L'ACPR sera dotée de moyens renforcés : 90 recrutements sont prévus. En outre, le texte met en place un fonds de résolution. Concrètement, le Fonds de garantie des dépôts deviendra le Fonds de garantie des dépôts et de résolution (FGDR) alimenté par des cotisations prélevées sur le secteur financier. L'ACPR pourra mettre également à contribution le secteur financier en cas de défaillance d'une banque. Dans certaines limites bien sûr, pour éviter la contagion aux autres établissements.
Grâce à ce régime complet de résolution, les pouvoirs publics seront mieux en mesure de prévenir et résoudre les crises, sans pour autant intervenir financièrement en première ligne, car il n'appartient pas au contribuable de payer en premier ressort les conséquences d'un défaut bancaire.

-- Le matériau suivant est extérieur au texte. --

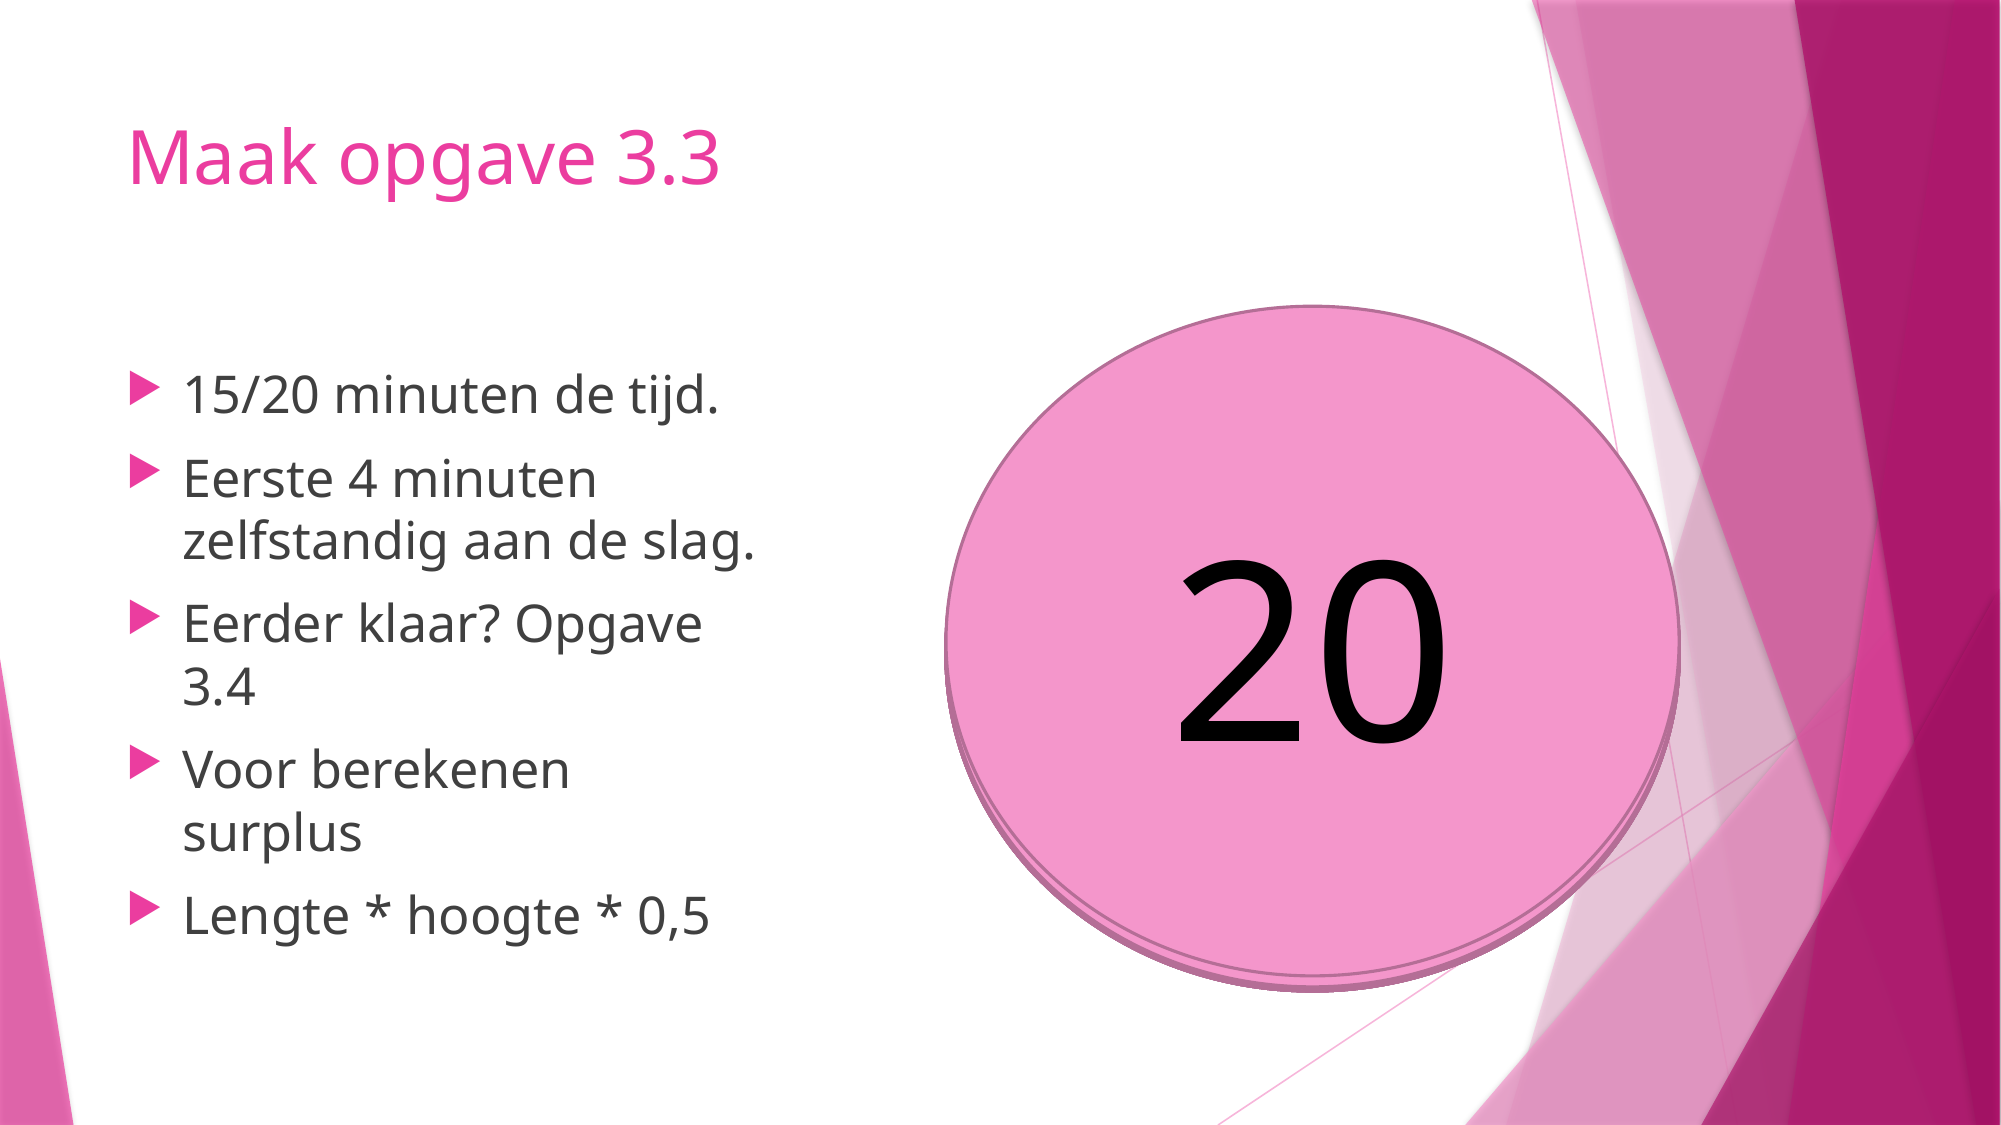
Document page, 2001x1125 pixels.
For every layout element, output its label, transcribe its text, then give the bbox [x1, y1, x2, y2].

text_box 7 [961, 748, 1667, 993]
list 15/20 minuten de tijd. Eerste 4 minuten zelfstandig aan de slag. Eerder klaar? Opgave 3.4 Voor berekenen surplus Lengte * hoogte * 0,5 [111, 354, 774, 992]
title Maak opgave 3.3 [111, 101, 1522, 319]
text_box 19 [945, 672, 1680, 989]
text_box 20 [944, 304, 1681, 978]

Pourquoi dès maintenant des dispositions nationales, alors que l'on attend une directive européenne ? Cette initiative française s'appuie sur les « principes généraux pour la résolution des établissements bancaires » adoptés par le G20 en 2011. Signe de l'actualité de ces thématiques, le ministre des finances et le gouverneur de la Banque de France se sont rendus vendredi à Moscou pour évoquer ces questions lors de la réunion des ministres des finances et gouverneurs de banques centrales. Nous nous inscrivons dans ce cadre international, certes en avance, sans pour autant anticiper sur les points encore pendants de la directive européenne en cours de discussion. Ainsi le projet de loi ne prévoit pas l'imputation des pertes sur l'ensemble des créanciers, mais seulement sur les créanciers juniors, faute de consensus sur ce dossier sensible - ces mesures ne devant d'ailleurs pas s'appliquer avant 2018 dans la rédaction actuelle du texte européen.

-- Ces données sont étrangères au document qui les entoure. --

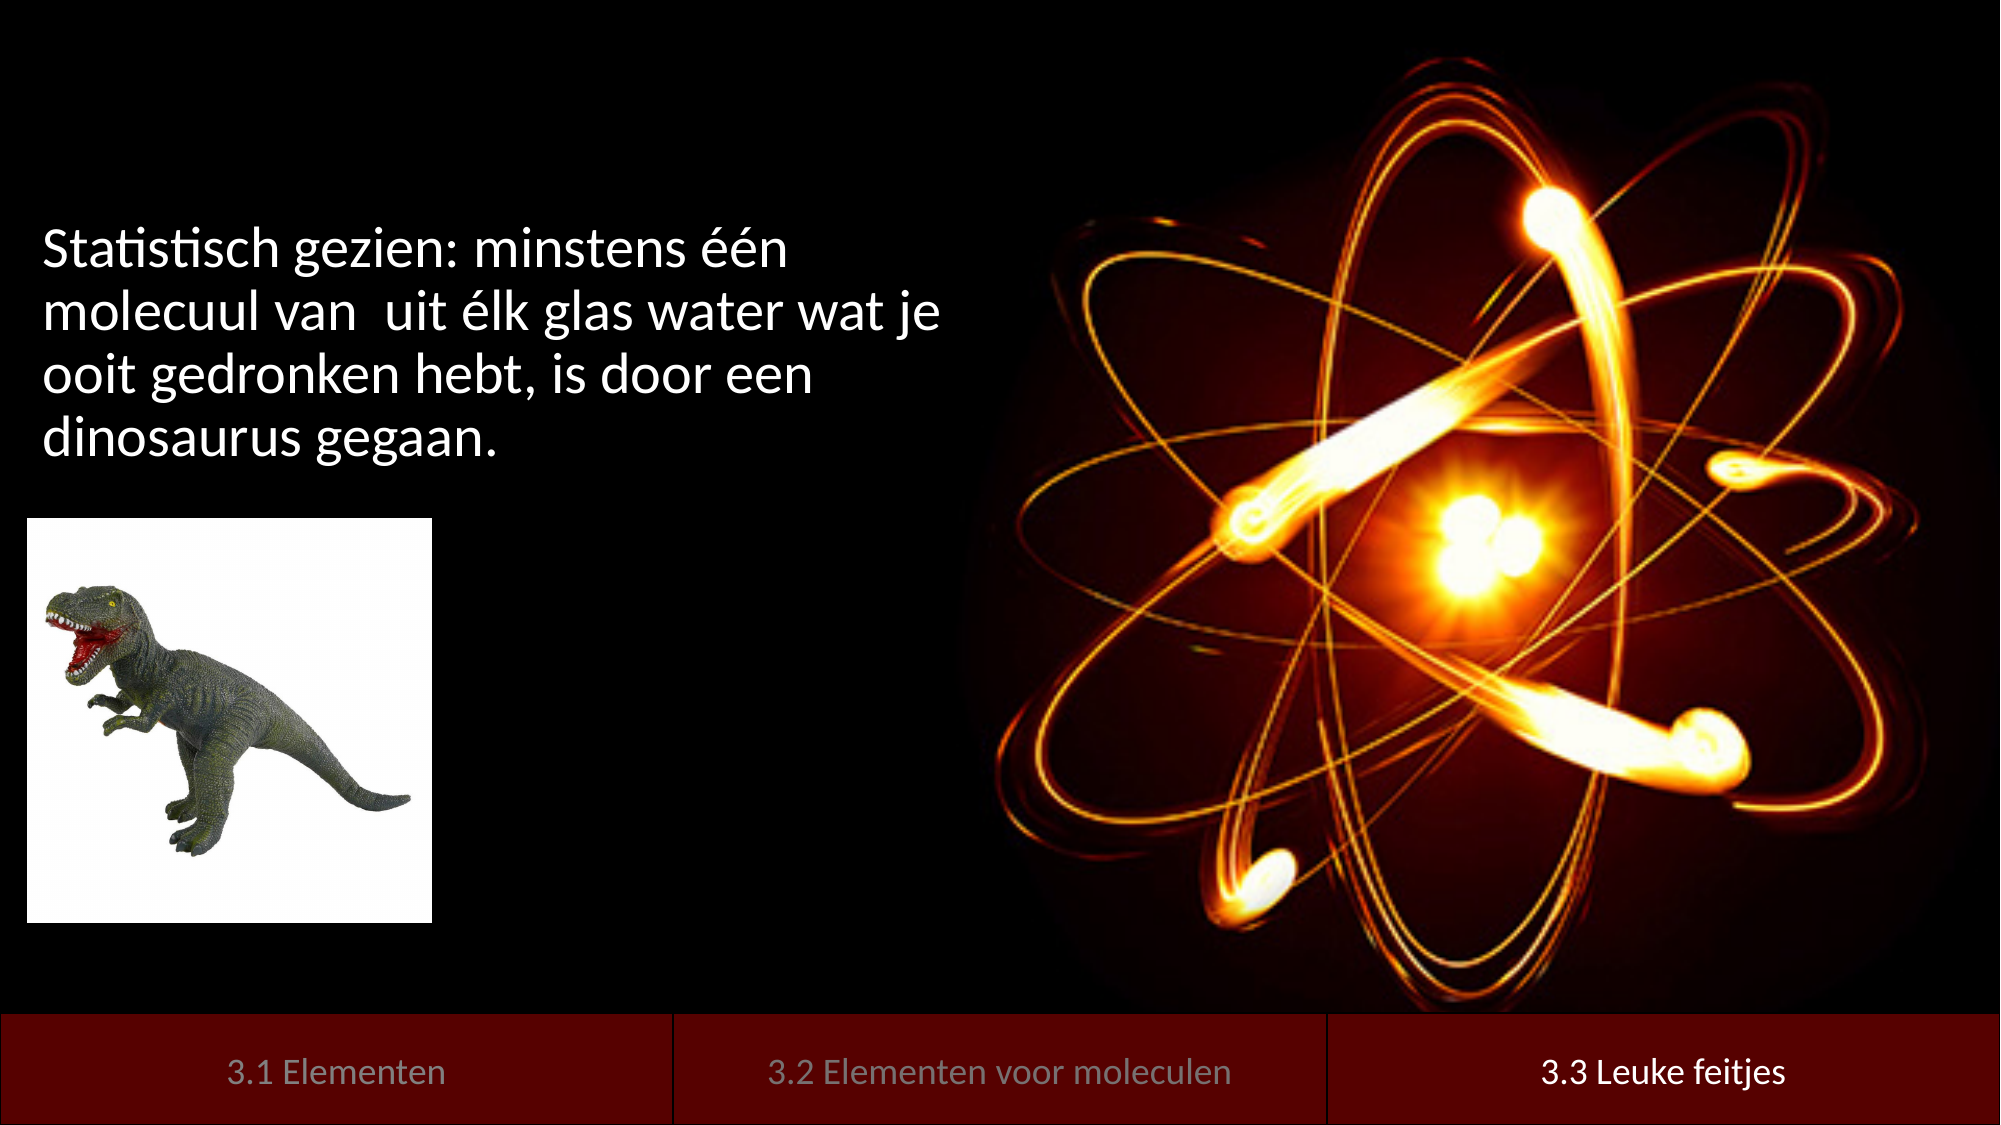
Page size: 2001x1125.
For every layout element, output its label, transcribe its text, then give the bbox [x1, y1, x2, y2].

De telles dispositions auraient été utiles dans certains dossiers nationaux - j'ai mentionné le CIF - pour intervenir plus en amont. D'autres mesures réglementaires ou législatives devront être prises lors de la transposition de la directive en cours de discussion, mais l'architecture générale du dispositif, inspirée par le droit international, ne devrait pas être remise en cause.
Par la suite il faudra renforcer les ressources du FGDR, actuellement doté de 2 milliards d'euros, pour les porter en 2020 à 10 milliards d'euros, de manière progressive, grâce à des contributions du secteur bancaire.
Enfin ce texte s'inscrit dans le cadre de l'Union bancaire, puisque l'Union européenne entend se doter d'une autorité européenne de résolution et d'un mécanisme européen de financement. La Commission européenne présentera ses propositions à l'été. La France soutient un dispositif ambitieux de prévention et de gestion des crises au niveau européen, une meilleure coordination, et un mécanisme de financement assurant un minimum de mutualisation des ressources. Cela viendra compléter la supervision unique décidée au Conseil Ecofin de décembre dernier, qui est une vraie révolution ! Comme dans le texte français, le renforcement de la résolution et va de pair avec le renforcement de la supervision. Le Gouvernement a le souci d'anticiper sur des réformes en cours en Europe, qui peuvent prendre du temps. Mais il n'y a pas de contradiction, puisque ce qui est fait en France l'est en cohérence avec les projets européens.